Sur la partie ouverte à l’océan, les sources décrivent un spot de surf avec un beachbreak et des zones de reef, alimenté par une houle de SE à ESE. Les vagues peuvent être puissantes et régulières, surtout en saison de surf, avec des séries qui dépassent facilement 1,5 mètre. Pour le kite, cela donne un plan d’eau orienté vagues, plutôt réservé aux rideurs expérimentés capables de gérer la combinaison vagues, vent et courant. La mise à l’eau se fait généralement depuis la plage proche de Kosi Bay Mouth, en prenant le temps d’observer les banes de sable, les éventuels rochers et les courants de baïnes avant de se jeter à l’eau.
À l’intérieur du système lagunaire, l’eau est plus protégée de la houle avec des zones en eau relativement calme mais rarement parfaitement plate. À marée basse, certaines parties deviennent plus choppy avec des petites vagues courtes et désordonnées, alors que d’autres se découvrent et offrent davantage de bancs de sable et de zones peu profondes. Ces zones peuvent être intéressantes pour travailler les manœuvres, à condition de bien repérer les chenaux, les structures de pêche traditionnelles et les variations de profondeur.

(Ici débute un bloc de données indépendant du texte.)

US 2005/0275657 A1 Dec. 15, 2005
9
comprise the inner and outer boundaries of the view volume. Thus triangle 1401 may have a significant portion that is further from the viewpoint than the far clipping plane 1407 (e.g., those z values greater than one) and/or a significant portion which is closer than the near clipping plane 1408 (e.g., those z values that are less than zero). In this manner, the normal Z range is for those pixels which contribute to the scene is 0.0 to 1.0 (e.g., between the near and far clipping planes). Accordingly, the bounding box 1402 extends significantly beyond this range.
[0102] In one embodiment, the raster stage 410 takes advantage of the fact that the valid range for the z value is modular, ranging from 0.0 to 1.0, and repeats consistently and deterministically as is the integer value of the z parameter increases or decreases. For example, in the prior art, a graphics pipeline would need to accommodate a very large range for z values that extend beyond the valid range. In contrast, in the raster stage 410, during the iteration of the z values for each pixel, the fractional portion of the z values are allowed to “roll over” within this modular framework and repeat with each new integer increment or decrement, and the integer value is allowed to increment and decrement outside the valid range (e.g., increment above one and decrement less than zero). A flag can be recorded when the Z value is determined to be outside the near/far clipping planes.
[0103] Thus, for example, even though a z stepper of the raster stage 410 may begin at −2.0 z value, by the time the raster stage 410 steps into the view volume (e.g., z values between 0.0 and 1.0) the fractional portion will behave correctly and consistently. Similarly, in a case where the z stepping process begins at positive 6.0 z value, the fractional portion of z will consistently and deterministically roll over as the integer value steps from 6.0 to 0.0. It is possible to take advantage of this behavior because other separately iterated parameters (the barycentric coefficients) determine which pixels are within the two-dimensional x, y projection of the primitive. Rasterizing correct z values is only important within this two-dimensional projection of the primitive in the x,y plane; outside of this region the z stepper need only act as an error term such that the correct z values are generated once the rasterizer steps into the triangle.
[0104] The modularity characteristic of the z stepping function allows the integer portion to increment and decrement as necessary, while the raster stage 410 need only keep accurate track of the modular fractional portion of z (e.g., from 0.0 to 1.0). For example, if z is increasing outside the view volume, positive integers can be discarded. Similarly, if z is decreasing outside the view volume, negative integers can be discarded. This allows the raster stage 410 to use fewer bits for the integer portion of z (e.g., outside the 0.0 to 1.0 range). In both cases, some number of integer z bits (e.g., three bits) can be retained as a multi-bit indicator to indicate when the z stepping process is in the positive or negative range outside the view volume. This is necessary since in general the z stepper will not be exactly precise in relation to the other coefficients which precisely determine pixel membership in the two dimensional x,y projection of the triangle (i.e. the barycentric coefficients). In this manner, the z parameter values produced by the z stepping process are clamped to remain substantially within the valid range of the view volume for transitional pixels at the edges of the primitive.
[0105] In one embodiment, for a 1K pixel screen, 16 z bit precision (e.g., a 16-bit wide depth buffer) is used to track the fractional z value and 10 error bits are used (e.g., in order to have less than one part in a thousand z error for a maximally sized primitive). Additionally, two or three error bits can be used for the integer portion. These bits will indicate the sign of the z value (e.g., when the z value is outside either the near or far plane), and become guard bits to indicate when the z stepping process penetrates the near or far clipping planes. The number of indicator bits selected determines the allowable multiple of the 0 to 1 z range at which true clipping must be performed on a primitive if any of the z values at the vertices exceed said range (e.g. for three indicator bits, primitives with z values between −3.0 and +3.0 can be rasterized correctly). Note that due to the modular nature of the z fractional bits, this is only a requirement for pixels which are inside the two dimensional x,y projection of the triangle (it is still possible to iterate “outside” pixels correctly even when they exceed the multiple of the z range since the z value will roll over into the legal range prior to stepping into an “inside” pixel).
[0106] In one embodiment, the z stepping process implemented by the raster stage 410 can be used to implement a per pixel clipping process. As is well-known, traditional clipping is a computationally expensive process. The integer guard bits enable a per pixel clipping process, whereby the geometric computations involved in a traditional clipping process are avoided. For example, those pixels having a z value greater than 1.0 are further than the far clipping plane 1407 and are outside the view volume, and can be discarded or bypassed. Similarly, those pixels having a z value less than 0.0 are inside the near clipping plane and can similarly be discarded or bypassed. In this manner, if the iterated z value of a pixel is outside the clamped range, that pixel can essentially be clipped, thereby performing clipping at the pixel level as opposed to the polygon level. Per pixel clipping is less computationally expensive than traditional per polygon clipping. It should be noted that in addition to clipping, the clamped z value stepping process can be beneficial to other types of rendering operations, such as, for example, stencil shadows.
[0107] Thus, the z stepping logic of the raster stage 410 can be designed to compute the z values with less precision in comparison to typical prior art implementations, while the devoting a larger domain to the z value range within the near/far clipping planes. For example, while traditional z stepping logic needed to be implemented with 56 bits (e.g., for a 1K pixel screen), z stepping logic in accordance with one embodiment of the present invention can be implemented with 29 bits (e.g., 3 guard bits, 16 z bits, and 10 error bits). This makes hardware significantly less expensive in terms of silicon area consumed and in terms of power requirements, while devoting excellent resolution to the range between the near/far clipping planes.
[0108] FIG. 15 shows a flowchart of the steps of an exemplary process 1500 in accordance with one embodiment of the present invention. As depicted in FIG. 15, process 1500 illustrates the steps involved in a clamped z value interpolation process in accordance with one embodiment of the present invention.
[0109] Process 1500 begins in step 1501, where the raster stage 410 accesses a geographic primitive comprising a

Le spot ne dispose pas de structure kite très développée : on ne trouve pas systématiquement de zone dédiée de décollage avec assistance. Il faut donc prévoir un décollage autonome sur la plage, en choisissant une zone dégagée, à bonne distance des pêcheurs, des promeneurs et des installations. Le stationnement se fait généralement sur les parkings ou les aires sableuses près de l’accès au parc, puis on termine souvent à pied jusqu’à la plage ou la lagune.
Les particularités locales incluent l’absence de surveillance et de secours organisés sur les plages, des courants plus marqués lors des marées de vives eaux et des jours très ventés, ainsi que la présence de faune marine variée (poissons-pierres dans certaines zones lagunaires, requins et autres espèces au large). Dans ce contexte, le spot est surtout recommandé aux rideurs autonomes qui savent lire la mer, gérer un auto-sauvetage et naviguer loin des obstacles.